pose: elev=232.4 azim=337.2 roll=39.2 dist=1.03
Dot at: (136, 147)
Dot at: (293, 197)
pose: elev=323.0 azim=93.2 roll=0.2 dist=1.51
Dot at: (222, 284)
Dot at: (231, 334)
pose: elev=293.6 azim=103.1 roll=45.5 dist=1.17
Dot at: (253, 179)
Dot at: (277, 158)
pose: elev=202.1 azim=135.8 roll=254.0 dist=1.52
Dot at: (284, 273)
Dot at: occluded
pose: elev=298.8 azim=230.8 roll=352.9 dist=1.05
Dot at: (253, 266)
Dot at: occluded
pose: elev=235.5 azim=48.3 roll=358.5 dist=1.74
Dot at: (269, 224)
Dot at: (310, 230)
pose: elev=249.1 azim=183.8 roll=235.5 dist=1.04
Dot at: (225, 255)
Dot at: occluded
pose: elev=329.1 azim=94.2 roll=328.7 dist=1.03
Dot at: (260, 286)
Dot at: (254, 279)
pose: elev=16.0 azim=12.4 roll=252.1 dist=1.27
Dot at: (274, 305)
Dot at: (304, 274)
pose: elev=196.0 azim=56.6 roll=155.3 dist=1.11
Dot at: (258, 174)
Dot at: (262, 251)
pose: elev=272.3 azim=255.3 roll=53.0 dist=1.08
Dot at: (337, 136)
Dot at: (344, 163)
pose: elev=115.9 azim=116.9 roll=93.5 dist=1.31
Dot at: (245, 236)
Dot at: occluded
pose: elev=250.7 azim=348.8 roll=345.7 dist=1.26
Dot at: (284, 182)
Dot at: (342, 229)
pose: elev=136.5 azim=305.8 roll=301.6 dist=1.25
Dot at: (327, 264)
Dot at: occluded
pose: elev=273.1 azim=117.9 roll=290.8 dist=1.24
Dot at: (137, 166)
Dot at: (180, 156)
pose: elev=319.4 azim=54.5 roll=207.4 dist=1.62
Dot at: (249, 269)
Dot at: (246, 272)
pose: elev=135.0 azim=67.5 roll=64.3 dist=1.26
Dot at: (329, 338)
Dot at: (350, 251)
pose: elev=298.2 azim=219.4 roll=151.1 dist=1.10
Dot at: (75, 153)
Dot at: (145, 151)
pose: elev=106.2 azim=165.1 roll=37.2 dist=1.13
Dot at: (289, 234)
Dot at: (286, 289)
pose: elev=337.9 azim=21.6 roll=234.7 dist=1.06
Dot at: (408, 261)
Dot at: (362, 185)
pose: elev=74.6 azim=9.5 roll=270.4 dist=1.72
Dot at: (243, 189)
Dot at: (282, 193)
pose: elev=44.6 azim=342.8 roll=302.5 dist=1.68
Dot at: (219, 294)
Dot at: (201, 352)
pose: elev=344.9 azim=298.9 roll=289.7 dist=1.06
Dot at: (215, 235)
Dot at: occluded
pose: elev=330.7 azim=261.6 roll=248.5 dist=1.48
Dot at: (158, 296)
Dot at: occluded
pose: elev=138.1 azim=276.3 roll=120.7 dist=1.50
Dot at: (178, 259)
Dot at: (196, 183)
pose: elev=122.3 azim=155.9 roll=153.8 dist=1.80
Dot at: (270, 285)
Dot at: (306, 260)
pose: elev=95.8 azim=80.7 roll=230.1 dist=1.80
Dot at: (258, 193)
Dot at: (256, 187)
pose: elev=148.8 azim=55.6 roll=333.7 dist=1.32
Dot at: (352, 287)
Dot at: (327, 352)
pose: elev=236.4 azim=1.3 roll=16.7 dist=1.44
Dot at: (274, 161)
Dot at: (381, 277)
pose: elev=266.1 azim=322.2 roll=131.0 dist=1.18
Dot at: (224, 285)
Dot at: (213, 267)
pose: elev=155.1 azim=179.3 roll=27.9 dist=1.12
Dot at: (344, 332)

========================================================================

#### Problem
Rewrite every line of the data above as a Markdown table with two columns, Row and Line, numbering the rows in order and leaving out blank lines.

#### Exercise solution
| Row | Line |
|---|---|
| 1 | pose: elev=232.4 azim=337.2 roll=39.2 dist=1.03 |
| 2 | Dot at: (136, 147) |
| 3 | Dot at: (293, 197) |
| 4 | pose: elev=323.0 azim=93.2 roll=0.2 dist=1.51 |
| 5 | Dot at: (222, 284) |
| 6 | Dot at: (231, 334) |
| 7 | pose: elev=293.6 azim=103.1 roll=45.5 dist=1.17 |
| 8 | Dot at: (253, 179) |
| 9 | Dot at: (277, 158) |
| 10 | pose: elev=202.1 azim=135.8 roll=254.0 dist=1.52 |
| 11 | Dot at: (284, 273) |
| 12 | Dot at: occluded |
| 13 | pose: elev=298.8 azim=230.8 roll=352.9 dist=1.05 |
| 14 | Dot at: (253, 266) |
| 15 | Dot at: occluded |
| 16 | pose: elev=235.5 azim=48.3 roll=358.5 dist=1.74 |
| 17 | Dot at: (269, 224) |
| 18 | Dot at: (310, 230) |
| 19 | pose: elev=249.1 azim=183.8 roll=235.5 dist=1.04 |
| 20 | Dot at: (225, 255) |
| 21 | Dot at: occluded |
| 22 | pose: elev=329.1 azim=94.2 roll=328.7 dist=1.03 |
| 23 | Dot at: (260, 286) |
| 24 | Dot at: (254, 279) |
| 25 | pose: elev=16.0 azim=12.4 roll=252.1 dist=1.27 |
| 26 | Dot at: (274, 305) |
| 27 | Dot at: (304, 274) |
| 28 | pose: elev=196.0 azim=56.6 roll=155.3 dist=1.11 |
| 29 | Dot at: (258, 174) |
| 30 | Dot at: (262, 251) |
| 31 | pose: elev=272.3 azim=255.3 roll=53.0 dist=1.08 |
| 32 | Dot at: (337, 136) |
| 33 | Dot at: (344, 163) |
| 34 | pose: elev=115.9 azim=116.9 roll=93.5 dist=1.31 |
| 35 | Dot at: (245, 236) |
| 36 | Dot at: occluded |
| 37 | pose: elev=250.7 azim=348.8 roll=345.7 dist=1.26 |
| 38 | Dot at: (284, 182) |
| 39 | Dot at: (342, 229) |
| 40 | pose: elev=136.5 azim=305.8 roll=301.6 dist=1.25 |
| 41 | Dot at: (327, 264) |
| 42 | Dot at: occluded |
| 43 | pose: elev=273.1 azim=117.9 roll=290.8 dist=1.24 |
| 44 | Dot at: (137, 166) |
| 45 | Dot at: (180, 156) |
| 46 | pose: elev=319.4 azim=54.5 roll=207.4 dist=1.62 |
| 47 | Dot at: (249, 269) |
| 48 | Dot at: (246, 272) |
| 49 | pose: elev=135.0 azim=67.5 roll=64.3 dist=1.26 |
| 50 | Dot at: (329, 338) |
| 51 | Dot at: (350, 251) |
| 52 | pose: elev=298.2 azim=219.4 roll=151.1 dist=1.10 |
| 53 | Dot at: (75, 153) |
| 54 | Dot at: (145, 151) |
| 55 | pose: elev=106.2 azim=165.1 roll=37.2 dist=1.13 |
| 56 | Dot at: (289, 234) |
| 57 | Dot at: (286, 289) |
| 58 | pose: elev=337.9 azim=21.6 roll=234.7 dist=1.06 |
| 59 | Dot at: (408, 261) |
| 60 | Dot at: (362, 185) |
| 61 | pose: elev=74.6 azim=9.5 roll=270.4 dist=1.72 |
| 62 | Dot at: (243, 189) |
| 63 | Dot at: (282, 193) |
| 64 | pose: elev=44.6 azim=342.8 roll=302.5 dist=1.68 |
| 65 | Dot at: (219, 294) |
| 66 | Dot at: (201, 352) |
| 67 | pose: elev=344.9 azim=298.9 roll=289.7 dist=1.06 |
| 68 | Dot at: (215, 235) |
| 69 | Dot at: occluded |
| 70 | pose: elev=330.7 azim=261.6 roll=248.5 dist=1.48 |
| 71 | Dot at: (158, 296) |
| 72 | Dot at: occluded |
| 73 | pose: elev=138.1 azim=276.3 roll=120.7 dist=1.50 |
| 74 | Dot at: (178, 259) |
| 75 | Dot at: (196, 183) |
| 76 | pose: elev=122.3 azim=155.9 roll=153.8 dist=1.80 |
| 77 | Dot at: (270, 285) |
| 78 | Dot at: (306, 260) |
| 79 | pose: elev=95.8 azim=80.7 roll=230.1 dist=1.80 |
| 80 | Dot at: (258, 193) |
| 81 | Dot at: (256, 187) |
| 82 | pose: elev=148.8 azim=55.6 roll=333.7 dist=1.32 |
| 83 | Dot at: (352, 287) |
| 84 | Dot at: (327, 352) |
| 85 | pose: elev=236.4 azim=1.3 roll=16.7 dist=1.44 |
| 86 | Dot at: (274, 161) |
| 87 | Dot at: (381, 277) |
| 88 | pose: elev=266.1 azim=322.2 roll=131.0 dist=1.18 |
| 89 | Dot at: (224, 285) |
| 90 | Dot at: (213, 267) |
| 91 | pose: elev=155.1 azim=179.3 roll=27.9 dist=1.12 |
| 92 | Dot at: (344, 332) |